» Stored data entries

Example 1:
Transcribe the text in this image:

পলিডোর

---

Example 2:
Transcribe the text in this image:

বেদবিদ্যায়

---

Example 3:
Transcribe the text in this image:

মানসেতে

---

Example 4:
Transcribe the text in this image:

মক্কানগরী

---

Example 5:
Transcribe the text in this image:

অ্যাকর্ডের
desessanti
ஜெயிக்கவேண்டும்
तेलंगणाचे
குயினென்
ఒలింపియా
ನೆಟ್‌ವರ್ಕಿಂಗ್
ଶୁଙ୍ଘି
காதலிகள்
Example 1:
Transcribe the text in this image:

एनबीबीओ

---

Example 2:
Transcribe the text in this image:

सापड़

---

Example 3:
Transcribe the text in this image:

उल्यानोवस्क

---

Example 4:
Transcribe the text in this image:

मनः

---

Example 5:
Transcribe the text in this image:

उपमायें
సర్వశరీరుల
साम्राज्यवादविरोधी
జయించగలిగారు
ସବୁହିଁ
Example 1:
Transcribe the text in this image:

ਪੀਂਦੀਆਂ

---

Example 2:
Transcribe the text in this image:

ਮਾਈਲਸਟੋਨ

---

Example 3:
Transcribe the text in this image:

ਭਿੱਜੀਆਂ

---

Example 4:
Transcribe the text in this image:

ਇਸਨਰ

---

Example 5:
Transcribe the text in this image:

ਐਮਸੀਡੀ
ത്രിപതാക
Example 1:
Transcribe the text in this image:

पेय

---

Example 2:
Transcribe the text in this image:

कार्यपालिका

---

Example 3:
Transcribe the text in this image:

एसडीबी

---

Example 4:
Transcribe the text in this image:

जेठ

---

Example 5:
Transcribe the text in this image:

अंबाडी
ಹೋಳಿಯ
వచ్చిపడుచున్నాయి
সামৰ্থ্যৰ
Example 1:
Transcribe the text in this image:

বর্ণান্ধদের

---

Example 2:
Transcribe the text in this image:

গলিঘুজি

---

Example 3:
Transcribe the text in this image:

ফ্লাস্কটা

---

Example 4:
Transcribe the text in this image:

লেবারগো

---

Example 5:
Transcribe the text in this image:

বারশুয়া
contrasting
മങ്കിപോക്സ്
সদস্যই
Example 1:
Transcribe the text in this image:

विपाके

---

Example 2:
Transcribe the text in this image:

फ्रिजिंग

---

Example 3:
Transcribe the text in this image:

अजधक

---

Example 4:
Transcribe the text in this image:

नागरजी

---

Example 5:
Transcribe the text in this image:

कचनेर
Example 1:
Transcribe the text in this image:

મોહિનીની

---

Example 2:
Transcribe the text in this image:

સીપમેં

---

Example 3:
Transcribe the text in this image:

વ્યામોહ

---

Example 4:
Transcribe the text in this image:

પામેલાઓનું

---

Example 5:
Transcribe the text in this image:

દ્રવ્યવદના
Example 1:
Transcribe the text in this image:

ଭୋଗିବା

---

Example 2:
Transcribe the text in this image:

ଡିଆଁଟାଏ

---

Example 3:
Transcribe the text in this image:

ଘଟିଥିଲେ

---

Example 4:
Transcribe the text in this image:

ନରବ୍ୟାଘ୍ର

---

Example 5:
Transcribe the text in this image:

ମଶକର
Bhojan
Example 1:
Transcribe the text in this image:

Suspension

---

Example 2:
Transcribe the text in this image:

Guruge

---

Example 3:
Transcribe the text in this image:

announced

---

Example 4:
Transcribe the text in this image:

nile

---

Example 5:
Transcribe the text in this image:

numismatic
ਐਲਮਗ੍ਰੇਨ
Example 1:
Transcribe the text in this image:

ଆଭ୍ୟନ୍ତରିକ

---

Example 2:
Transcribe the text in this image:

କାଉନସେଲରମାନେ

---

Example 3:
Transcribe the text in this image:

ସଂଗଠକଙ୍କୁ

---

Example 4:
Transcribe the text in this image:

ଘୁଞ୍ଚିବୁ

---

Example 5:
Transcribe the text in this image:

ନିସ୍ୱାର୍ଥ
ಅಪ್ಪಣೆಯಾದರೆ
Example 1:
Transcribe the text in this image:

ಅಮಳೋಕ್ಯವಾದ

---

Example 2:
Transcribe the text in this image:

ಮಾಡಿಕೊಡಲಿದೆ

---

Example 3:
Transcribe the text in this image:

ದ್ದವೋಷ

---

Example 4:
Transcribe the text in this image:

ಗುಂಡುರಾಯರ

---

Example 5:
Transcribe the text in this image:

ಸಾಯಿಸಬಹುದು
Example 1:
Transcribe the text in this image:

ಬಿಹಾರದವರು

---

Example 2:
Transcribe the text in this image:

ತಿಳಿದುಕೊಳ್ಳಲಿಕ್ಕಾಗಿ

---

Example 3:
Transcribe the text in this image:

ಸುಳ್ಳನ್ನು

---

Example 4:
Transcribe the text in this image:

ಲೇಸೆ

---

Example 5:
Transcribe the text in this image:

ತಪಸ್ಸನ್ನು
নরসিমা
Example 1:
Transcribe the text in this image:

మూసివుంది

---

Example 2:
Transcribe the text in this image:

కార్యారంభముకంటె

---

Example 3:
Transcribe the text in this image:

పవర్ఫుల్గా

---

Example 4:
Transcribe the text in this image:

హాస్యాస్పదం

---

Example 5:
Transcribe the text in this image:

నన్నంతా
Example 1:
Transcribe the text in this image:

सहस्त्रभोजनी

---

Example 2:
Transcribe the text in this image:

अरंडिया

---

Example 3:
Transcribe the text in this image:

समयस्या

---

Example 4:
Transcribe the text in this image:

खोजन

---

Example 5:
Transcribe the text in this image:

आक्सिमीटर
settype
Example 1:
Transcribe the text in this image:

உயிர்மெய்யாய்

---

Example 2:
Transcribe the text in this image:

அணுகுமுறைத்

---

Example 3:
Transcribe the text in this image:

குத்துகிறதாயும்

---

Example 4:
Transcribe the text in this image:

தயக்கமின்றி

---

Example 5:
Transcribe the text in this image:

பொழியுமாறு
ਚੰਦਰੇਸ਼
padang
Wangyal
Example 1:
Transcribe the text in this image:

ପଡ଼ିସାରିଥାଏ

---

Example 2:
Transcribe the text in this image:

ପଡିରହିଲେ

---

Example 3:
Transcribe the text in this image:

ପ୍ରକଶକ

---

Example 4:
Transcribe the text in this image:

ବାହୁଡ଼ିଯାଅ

» What the exercise asks
Repeat every entry word for word.

» Written solution
Example 1:
Transcribe the text in this image:

পলিডোর

---

Example 2:
Transcribe the text in this image:

বেদবিদ্যায়

---

Example 3:
Transcribe the text in this image:

মানসেতে

---

Example 4:
Transcribe the text in this image:

মক্কানগরী

---

Example 5:
Transcribe the text in this image:

অ্যাকর্ডের
desessanti
ஜெயிக்கவேண்டும்
तेलंगणाचे
குயினென்
ఒలింపియా
ನೆಟ್‌ವರ್ಕಿಂಗ್
ଶୁଙ୍ଘି
காதலிகள்
Example 1:
Transcribe the text in this image:

एनबीबीओ

---

Example 2:
Transcribe the text in this image:

सापड़

---

Example 3:
Transcribe the text in this image:

उल्यानोवस्क

---

Example 4:
Transcribe the text in this image:

मनः

---

Example 5:
Transcribe the text in this image:

उपमायें
సర్వశరీరుల
साम्राज्यवादविरोधी
జయించగలిగారు
ସବୁହିଁ
Example 1:
Transcribe the text in this image:

ਪੀਂਦੀਆਂ

---

Example 2:
Transcribe the text in this image:

ਮਾਈਲਸਟੋਨ

---

Example 3:
Transcribe the text in this image:

ਭਿੱਜੀਆਂ

---

Example 4:
Transcribe the text in this image:

ਇਸਨਰ

---

Example 5:
Transcribe the text in this image:

ਐਮਸੀਡੀ
ത്രിപതാക
Example 1:
Transcribe the text in this image:

पेय

---

Example 2:
Transcribe the text in this image:

कार्यपालिका

---

Example 3:
Transcribe the text in this image:

एसडीबी

---

Example 4:
Transcribe the text in this image:

जेठ

---

Example 5:
Transcribe the text in this image:

अंबाडी
ಹೋಳಿಯ
వచ్చిపడుచున్నాయి
সামৰ্থ্যৰ
Example 1:
Transcribe the text in this image:

বর্ণান্ধদের

---

Example 2:
Transcribe the text in this image:

গলিঘুজি

---

Example 3:
Transcribe the text in this image:

ফ্লাস্কটা

---

Example 4:
Transcribe the text in this image:

লেবারগো

---

Example 5:
Transcribe the text in this image:

বারশুয়া
contrasting
മങ്കിപോക്സ്
সদস্যই
Example 1:
Transcribe the text in this image:

विपाके

---

Example 2:
Transcribe the text in this image:

फ्रिजिंग

---

Example 3:
Transcribe the text in this image:

अजधक

---

Example 4:
Transcribe the text in this image:

नागरजी

---

Example 5:
Transcribe the text in this image:

कचनेर
Example 1:
Transcribe the text in this image:

મોહિનીની

---

Example 2:
Transcribe the text in this image:

સીપમેં

---

Example 3:
Transcribe the text in this image:

વ્યામોહ

---

Example 4:
Transcribe the text in this image:

પામેલાઓનું

---

Example 5:
Transcribe the text in this image:

દ્રવ્યવદના
Example 1:
Transcribe the text in this image:

ଭୋଗିବା

---

Example 2:
Transcribe the text in this image:

ଡିଆଁଟାଏ

---

Example 3:
Transcribe the text in this image:

ଘଟିଥିଲେ

---

Example 4:
Transcribe the text in this image:

ନରବ୍ୟାଘ୍ର

---

Example 5:
Transcribe the text in this image:

ମଶକର
Bhojan
Example 1:
Transcribe the text in this image:

Suspension

---

Example 2:
Transcribe the text in this image:

Guruge

---

Example 3:
Transcribe the text in this image:

announced

---

Example 4:
Transcribe the text in this image:

nile

---

Example 5:
Transcribe the text in this image:

numismatic
ਐਲਮਗ੍ਰੇਨ
Example 1:
Transcribe the text in this image:

ଆଭ୍ୟନ୍ତରିକ

---

Example 2:
Transcribe the text in this image:

କାଉନସେଲରମାନେ

---

Example 3:
Transcribe the text in this image:

ସଂଗଠକଙ୍କୁ

---

Example 4:
Transcribe the text in this image:

ଘୁଞ୍ଚିବୁ

---

Example 5:
Transcribe the text in this image:

ନିସ୍ୱାର୍ଥ
ಅಪ್ಪಣೆಯಾದರೆ
Example 1:
Transcribe the text in this image:

ಅಮಳೋಕ್ಯವಾದ

---

Example 2:
Transcribe the text in this image:

ಮಾಡಿಕೊಡಲಿದೆ

---

Example 3:
Transcribe the text in this image:

ದ್ದವೋಷ

---

Example 4:
Transcribe the text in this image:

ಗುಂಡುರಾಯರ

---

Example 5:
Transcribe the text in this image:

ಸಾಯಿಸಬಹುದು
Example 1:
Transcribe the text in this image:

ಬಿಹಾರದವರು

---

Example 2:
Transcribe the text in this image:

ತಿಳಿದುಕೊಳ್ಳಲಿಕ್ಕಾಗಿ

---

Example 3:
Transcribe the text in this image:

ಸುಳ್ಳನ್ನು

---

Example 4:
Transcribe the text in this image:

ಲೇಸೆ

---

Example 5:
Transcribe the text in this image:

ತಪಸ್ಸನ್ನು
নরসিমা
Example 1:
Transcribe the text in this image:

మూసివుంది

---

Example 2:
Transcribe the text in this image:

కార్యారంభముకంటె

---

Example 3:
Transcribe the text in this image:

పవర్ఫుల్గా

---

Example 4:
Transcribe the text in this image:

హాస్యాస్పదం

---

Example 5:
Transcribe the text in this image:

నన్నంతా
Example 1:
Transcribe the text in this image:

सहस्त्रभोजनी

---

Example 2:
Transcribe the text in this image:

अरंडिया

---

Example 3:
Transcribe the text in this image:

समयस्या

---

Example 4:
Transcribe the text in this image:

खोजन

---

Example 5:
Transcribe the text in this image:

आक्सिमीटर
settype
Example 1:
Transcribe the text in this image:

உயிர்மெய்யாய்

---

Example 2:
Transcribe the text in this image:

அணுகுமுறைத்

---

Example 3:
Transcribe the text in this image:

குத்துகிறதாயும்

---

Example 4:
Transcribe the text in this image:

தயக்கமின்றி

---

Example 5:
Transcribe the text in this image:

பொழியுமாறு
ਚੰਦਰੇਸ਼
padang
Wangyal
Example 1:
Transcribe the text in this image:

ପଡ଼ିସାରିଥାଏ

---

Example 2:
Transcribe the text in this image:

ପଡିରହିଲେ

---

Example 3:
Transcribe the text in this image:

ପ୍ରକଶକ

---

Example 4:
Transcribe the text in this image:

ବାହୁଡ଼ିଯାଅ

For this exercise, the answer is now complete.